The site, a nearly rural ocean view plot sitting on a busy highway, was to be articulated into a series of heterogeneous bands which would yield a complexity that addressed a broad range of needs while maintaining a calm coherence, not unlike the ocean across the street. At first, the structure was divided into two primary strata. Not just as a gesture of paying homage to the horizon, which becomes a powerful feature as one gazes out towards the ocean, but also as a way of negotiating the steep hillside and the requirement of different programmatic zones. The lower levels of the garage and main living areas step up the hillside and form a concrete plinth on which the wood-clad prism of the bedroom level sits. These levels were then articulated into substrata; a weathered steel band at the bottom forms an entry court that runs along the street, above differing bands of glass (to reflect the varying needs of privacy) run under calculated overhangs that control the southern exposure. The result is a south facing street façade that maximizes natural light and the view of the ocean while setting up a system of passive heating and cooling. The summer sun is kept out, the cool ocean air cross-ventilates the spaces, and hot air is forced up into the stair hall which acts as a solar chimney. In the winter the spaces are heated by the sun being absorbed into the concrete floors along with a radiant floor system that uses collected rainwater.
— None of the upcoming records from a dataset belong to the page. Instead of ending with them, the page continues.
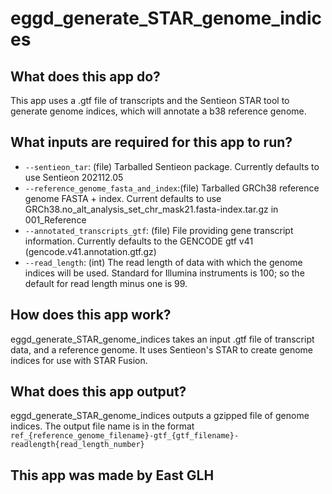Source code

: # eggd_generate_STAR_genome_indices

## What does this app do?
This app uses a .gtf file of transcripts and the Sentieon STAR tool to generate genome indices, which will annotate a b38 reference genome.

## What inputs are required for this app to run?
* `--sentieon_tar`: (file) Tarballed Sentieon package. Currently defaults to use Sentieon 202112.05
* `--reference_genome_fasta_and_index`:(file) Tarballed GRCh38 reference genome FASTA + index. Current defaults to use GRCh38.no_alt_analysis_set_chr_mask21.fasta-index.tar.gz in 001_Reference
* `--annotated_transcripts_gtf`: (file) File providing gene transcript information. Currently defaults to the GENCODE gtf v41 (gencode.v41.annotation.gtf.gz)
* `--read_length`: (int) The read length of data with which the genome indices will be used. Standard for Illumina instruments is 100; so the default for read length minus one is 99.

## How does this app work?
eggd_generate_STAR_genome_indices takes an input .gtf file of transcript data, and a reference genome. It uses Sentieon's STAR to create genome indices for use with STAR Fusion.

## What does this app output?
eggd_generate_STAR_genome_indices outputs a gzipped file of genome indices. The output file name is in the format `ref_{reference_genome_filename}-gtf_{gtf_filename}-readlength{read_length_number}`

## This app was made by East GLH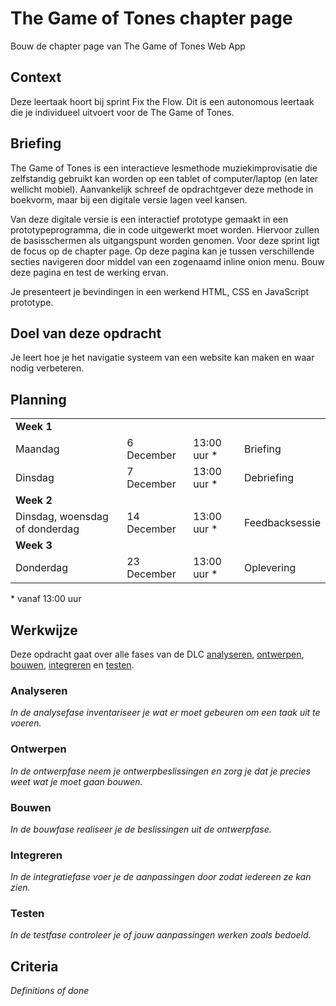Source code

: # The Game of Tones chapter page

Bouw de chapter page van The Game of Tones Web App

## Context
Deze leertaak hoort bij sprint Fix the Flow. Dit is een autonomous leertaak die je individueel uitvoert voor de The Game of Tones.

## Briefing
The Game of Tones is een interactieve lesmethode muziekimprovisatie die zelfstandig gebruikt kan worden op een tablet of computer/laptop (en later wellicht mobiel). Aanvankelijk schreef de opdrachtgever deze methode in boekvorm, maar bij een digitale versie lagen veel kansen.

Van deze digitale versie is een interactief prototype gemaakt in een prototypeprogramma, die in code uitgewerkt moet worden. Hiervoor zullen de basisschermen als uitgangspunt worden genomen. Voor deze sprint ligt de focus op de chapter page. Op deze pagina kan je tussen verschillende secties navigeren door middel van een zogenaamd inline onion menu. Bouw deze pagina en test de werking ervan.

Je presenteert je bevindingen in een werkend HTML, CSS en JavaScript prototype.

## Doel van deze opdracht

Je leert hoe je het navigatie systeem van een website kan maken en waar nodig verbeteren.

## Planning

<table>
    <tr>
        <td colspan="4"><b>Week 1</b></td>
    </tr>
    <tr>
        <td>Maandag</td>
        <td>6 December</td>
        <td>13:00 uur *</td>
        <td>Briefing</td>
    </tr>
    <tr>
        <td>Dinsdag</td>
        <td>7 December</td>
        <td>13:00 uur *</td>
        <td>Debriefing</td>
    </tr>
    <tr>
        <td colspan="4"><b>Week 2</b></td>
    </tr>
    <tr>
        <td>Dinsdag, woensdag of donderdag</td>
        <td>14 December</td>
        <td>13:00 uur *</td>
        <td>Feedbacksessie</td>
    </tr>
    <tr>
        <td colspan="4"><b>Week 3</b></td>
    </tr>
    <tr>
        <td>Donderdag</td>
        <td>23 December</td>
        <td>13:00 uur *</td>
        <td>Oplevering</td>
    </tr>
</table>
* vanaf 13:00 uur

## Werkwijze
Deze opdracht gaat over alle fases van de DLC [analyseren](#analyseren), [ontwerpen](#ontwerpen), [bouwen](#bouwen), [integreren](#integreren) en [testen](#testen).

### Analyseren
*In de analysefase inventariseer je wat er moet gebeuren om een taak uit te voeren.*

### Ontwerpen
*In de ontwerpfase neem je ontwerpbeslissingen en zorg je dat je precies weet wat je moet gaan bouwen.*

### Bouwen
*In de bouwfase realiseer je de beslissingen uit de ontwerpfase.*

### Integreren
*In de integratiefase voer je de aanpassingen door zodat iedereen ze kan zien.*

### Testen
*In de testfase controleer je of jouw aanpassingen werken zoals bedoeld.*

## Criteria
*Definitions of done*
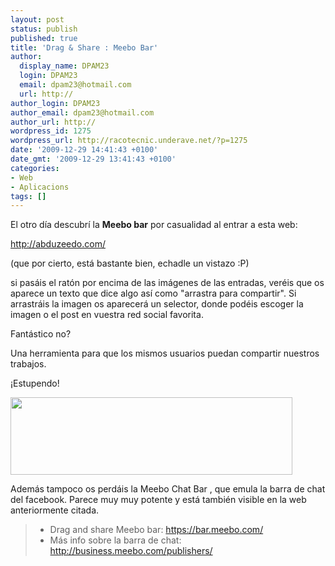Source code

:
 ```yaml
---
layout: post
status: publish
published: true
title: 'Drag & Share : Meebo Bar'
author:
  display_name: DPAM23
  login: DPAM23
  email: dpam23@hotmail.com
  url: http://
author_login: DPAM23
author_email: dpam23@hotmail.com
author_url: http://
wordpress_id: 1275
wordpress_url: http://racotecnic.underave.net/?p=1275
date: '2009-12-29 14:41:43 +0100'
date_gmt: '2009-12-29 13:41:43 +0100'
categories:
- Web
- Aplicacions
tags: []
---
```


El otro día descubrí la <strong>Meebo bar</strong> por casualidad al entrar a esta web:

<a rel="nofollow" href="http://abduzeedo.com/" target="_blank">http://abduzeedo.com/</a>

(que por cierto, está bastante bien, echadle un vistazo :P)

si pasáis el ratón por encima de las imágenes de las entradas, veréis que os aparece un texto que dice algo así como "arrastra para compartir". Si arrastráis la imagen os aparecerá un selector, donde podéis escoger la imagen o el post en vuestra red social favorita.

Fantástico no?

Una herramienta para que los mismos usuarios puedan compartir nuestros trabajos.

¡Estupendo!

<img class="size-full wp-image-1276  aligncenter" title="meebo_bar" src="http://racotecnic.underave.net/wp-content/uploads/2009/12/meebo_bar.png" alt="" width="451" height="124" />

Además tampoco os perdáis la Meebo Chat Bar , que emula la barra de chat del facebook. Parece muy muy potente y está también visible en la web anteriormente citada.
<blockquote>

<ul>
<li>Drag and share Meebo bar: <a rel="nofollow" href="https://bar.meebo.com/" target="_blank">https://bar.meebo.com/</a></li>
<li>Más info sobre la barra de chat:  <a rel="nofollow" href="http://business.meebo.com/publishers/" target="_blank">http://business.meebo.com/publishers/</a></li>
</ul>
</blockquote>
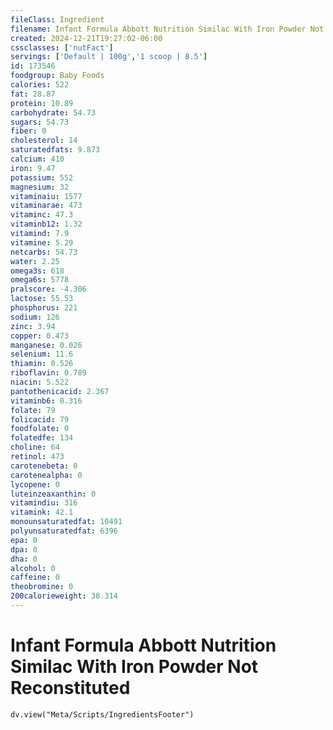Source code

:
```yaml
---
fileClass: Ingredient
filename: Infant Formula Abbott Nutrition Similac With Iron Powder Not Reconstituted
created: 2024-12-21T19:27:02-06:00
cssclasses: ['nutFact']
servings: ['Default | 100g','1 scoop | 8.5']
id: 173546
foodgroup: Baby Foods
calories: 522
fat: 28.87
protein: 10.89
carbohydrate: 54.73
sugars: 54.73
fiber: 0
cholesterol: 14
saturatedfats: 9.873
calcium: 410
iron: 9.47
potassium: 552
magnesium: 32
vitaminaiu: 1577
vitaminarae: 473
vitaminc: 47.3
vitaminb12: 1.32
vitamind: 7.9
vitamine: 5.29
netcarbs: 54.73
water: 2.25
omega3s: 618
omega6s: 5778
pralscore: -4.306
lactose: 55.53
phosphorus: 221
sodium: 126
zinc: 3.94
copper: 0.473
manganese: 0.026
selenium: 11.6
thiamin: 0.526
riboflavin: 0.789
niacin: 5.522
pantothenicacid: 2.367
vitaminb6: 0.316
folate: 79
folicacid: 79
foodfolate: 0
folatedfe: 134
choline: 64
retinol: 473
carotenebeta: 0
carotenealpha: 0
lycopene: 0
luteinzeaxanthin: 0
vitamindiu: 316
vitamink: 42.1
monounsaturatedfat: 10491
polyunsaturatedfat: 6396
epa: 0
dpa: 0
dha: 0
alcohol: 0
caffeine: 0
theobromine: 0
200calorieweight: 38.314
---
```


# Infant Formula Abbott Nutrition Similac With Iron Powder Not Reconstituted

```dataviewjs
dv.view("Meta/Scripts/IngredientsFooter")
```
The materiality of the project is an important way of furthering a sustainable approach while reflecting the region at large. The palette of board-formed concrete, weathered steel and torched wood siding evoke fleeting moments extracted from the area and the region, be it a vine-strewn concrete freeway overpass, a rusted industrial shack sitting along the coast, or a charred hillside recovering from the latest wildfire.
Through these strata, which consist of a variation of different spaces, forms, and materials, the beautiful California region is extracted and evoked. Also, an architecture is created where linearity and heterogeneity conspire to create a sustainable expression that is at once a site specific response and an accumulation of its time and place.